[Task to complete]: Print the data that follows word for word, leaving out any picture.

(Collected data)
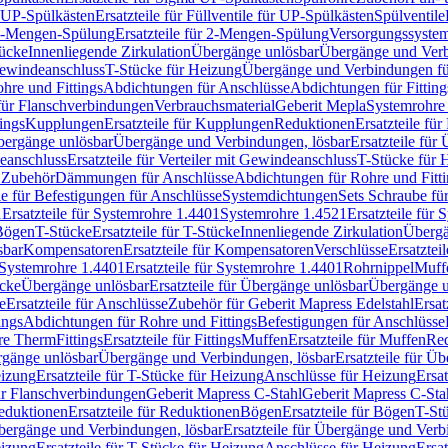
r UP-Spülkästen
Ersatzteile für Füllventile für UP-Spülkästen
Spülventile
-Mengen-Spülung
Ersatzteile für 2-Mengen-Spülung
Versorgungssyste
ücke
Innenliegende Zirkulation
Übergänge unlösbar
Übergänge und Verb
Gewindeanschluss
T-Stücke für Heizung
Übergänge und Verbindungen fü
hre und Fittings
Abdichtungen für Anschlüsse
Abdichtungen für Fitting
für Flanschverbindungen
Verbrauchsmaterial
Geberit Mepla
Systemrohr
tings
Kupplungen
Ersatzteile für Kupplungen
Reduktionen
Ersatzteile fü
Übergänge unlösbar
Übergänge und Verbindungen, lösbar
Ersatzteile fü
deanschluss
Ersatzteile für Verteiler mit Gewindeanschluss
T-Stücke für 
r Zubehör
Dämmungen für Anschlüsse
Abdichtungen für Rohre und Fitti
ile für Befestigungen für Anschlüsse
Systemdichtungen
Sets Schraube fü
1
Ersatzteile für Systemrohre 1.4401
Systemrohre 1.4521
Ersatzteile für
 Bögen
T-Stücke
Ersatzteile für T-Stücke
Innenliegende Zirkulation
Übergä
sbar
Kompensatoren
Ersatzteile für Kompensatoren
Verschlüsse
Ersatztei
Systemrohre 1.4401
Ersatzteile für Systemrohre 1.4401
Rohrnippel
Muff
ücke
Übergänge unlösbar
Ersatzteile für Übergänge unlösbar
Übergänge u
e
Ersatzteile für Anschlüsse
Zubehör für Geberit Mapress Edelstahl
Ersat
ings
Abdichtungen für Rohre und Fittings
Befestigungen für Anschlüsse
re Therm
Fittings
Ersatzteile für Fittings
Muffen
Ersatzteile für Muffen
Re
ergänge unlösbar
Übergänge und Verbindungen, lösbar
Ersatzteile für Ü
eizung
Ersatzteile für T-Stücke für Heizung
Anschlüsse für Heizung
Ersat
ür Flanschverbindungen
Geberit Mapress C-Stahl
Geberit Mapress C-Sta
eduktionen
Ersatzteile für Reduktionen
Bögen
Ersatzteile für Bögen
T-St
ergänge und Verbindungen, lösbar
Ersatzteile für Übergänge und Verb
eizung
Ersatzteile für T-Stücke für Heizung
Anschlüsse für Heizung
Ersat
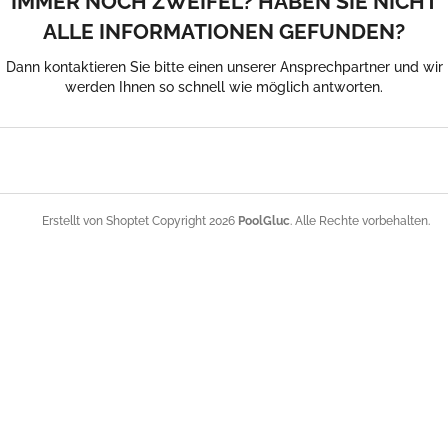
IMMER NOCH ZWEIFEL? HABEN SIE NICHT
ALLE INFORMATIONEN GEFUNDEN?
Dann kontaktieren Sie bitte einen unserer Ansprechpartner und wir
werden Ihnen so schnell wie möglich antworten.
F
u
ß
z
e
Copyright 2026
PoolGluc
. Alle Rechte vorbehalten.
Erstellt von Shoptet
i
l
e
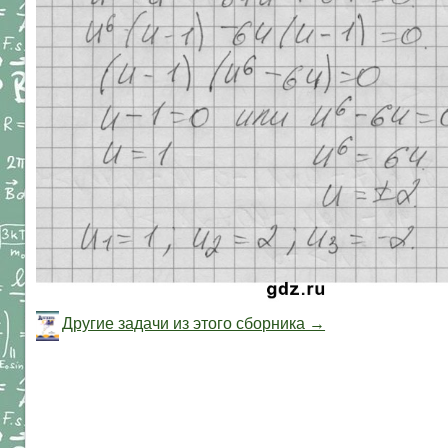
Другие задачи из этого сборника →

[Your response]:
r UP-Spülkästen
Ersatzteile für Füllventile für UP-Spülkästen
Spülventile
-Mengen-Spülung
Ersatzteile für 2-Mengen-Spülung
Versorgungssyste
ücke
Innenliegende Zirkulation
Übergänge unlösbar
Übergänge und Verb
Gewindeanschluss
T-Stücke für Heizung
Übergänge und Verbindungen fü
hre und Fittings
Abdichtungen für Anschlüsse
Abdichtungen für Fitting
für Flanschverbindungen
Verbrauchsmaterial
Geberit Mepla
Systemrohr
tings
Kupplungen
Ersatzteile für Kupplungen
Reduktionen
Ersatzteile fü
Übergänge unlösbar
Übergänge und Verbindungen, lösbar
Ersatzteile fü
deanschluss
Ersatzteile für Verteiler mit Gewindeanschluss
T-Stücke für 
r Zubehör
Dämmungen für Anschlüsse
Abdichtungen für Rohre und Fitti
ile für Befestigungen für Anschlüsse
Systemdichtungen
Sets Schraube fü
1
Ersatzteile für Systemrohre 1.4401
Systemrohre 1.4521
Ersatzteile für
 Bögen
T-Stücke
Ersatzteile für T-Stücke
Innenliegende Zirkulation
Übergä
sbar
Kompensatoren
Ersatzteile für Kompensatoren
Verschlüsse
Ersatztei
Systemrohre 1.4401
Ersatzteile für Systemrohre 1.4401
Rohrnippel
Muff
ücke
Übergänge unlösbar
Ersatzteile für Übergänge unlösbar
Übergänge u
e
Ersatzteile für Anschlüsse
Zubehör für Geberit Mapress Edelstahl
Ersat
ings
Abdichtungen für Rohre und Fittings
Befestigungen für Anschlüsse
re Therm
Fittings
Ersatzteile für Fittings
Muffen
Ersatzteile für Muffen
Re
ergänge unlösbar
Übergänge und Verbindungen, lösbar
Ersatzteile für Ü
eizung
Ersatzteile für T-Stücke für Heizung
Anschlüsse für Heizung
Ersat
ür Flanschverbindungen
Geberit Mapress C-Stahl
Geberit Mapress C-Sta
eduktionen
Ersatzteile für Reduktionen
Bögen
Ersatzteile für Bögen
T-St
ergänge und Verbindungen, lösbar
Ersatzteile für Übergänge und Verb
eizung
Ersatzteile für T-Stücke für Heizung
Anschlüsse für Heizung
Ersat
IMMER NOCH ZWEIFEL? HABEN SIE NICHT
ALLE INFORMATIONEN GEFUNDEN?
Dann kontaktieren Sie bitte einen unserer Ansprechpartner und wir
werden Ihnen so schnell wie möglich antworten.
F
u
ß
z
e
Copyright 2026
PoolGluc
. Alle Rechte vorbehalten.
Erstellt von Shoptet
i
l
e
Другие задачи из этого сборника →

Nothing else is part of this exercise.